### Job
Locate each line in the entries below that contains the word "Яндекс" and copy those lines.

Start of Data records

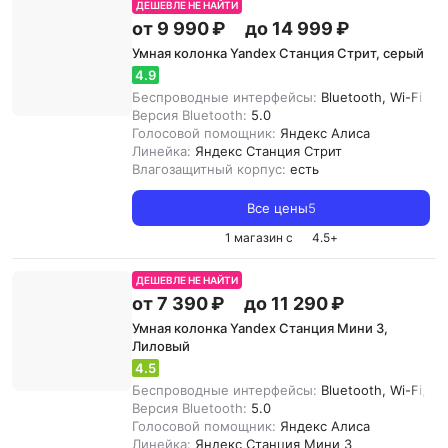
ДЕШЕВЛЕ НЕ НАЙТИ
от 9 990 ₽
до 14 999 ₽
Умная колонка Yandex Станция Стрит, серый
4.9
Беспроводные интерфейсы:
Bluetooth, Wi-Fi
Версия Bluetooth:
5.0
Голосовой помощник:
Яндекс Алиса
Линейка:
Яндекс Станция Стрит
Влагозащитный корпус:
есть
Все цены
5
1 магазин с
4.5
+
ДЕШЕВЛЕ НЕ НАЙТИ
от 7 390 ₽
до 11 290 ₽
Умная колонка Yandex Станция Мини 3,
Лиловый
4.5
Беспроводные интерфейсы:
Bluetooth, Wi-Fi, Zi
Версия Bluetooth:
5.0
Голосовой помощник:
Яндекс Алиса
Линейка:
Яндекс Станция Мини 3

End of Data records
Start of Data records

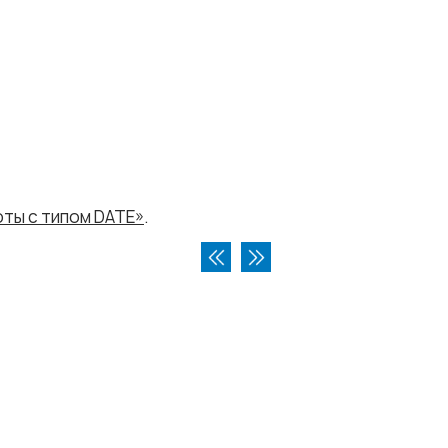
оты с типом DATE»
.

End of Data records

### Task output
Яндекс Алиса
Яндекс Станция Стрит
Яндекс Алиса
Яндекс Станция Мини 3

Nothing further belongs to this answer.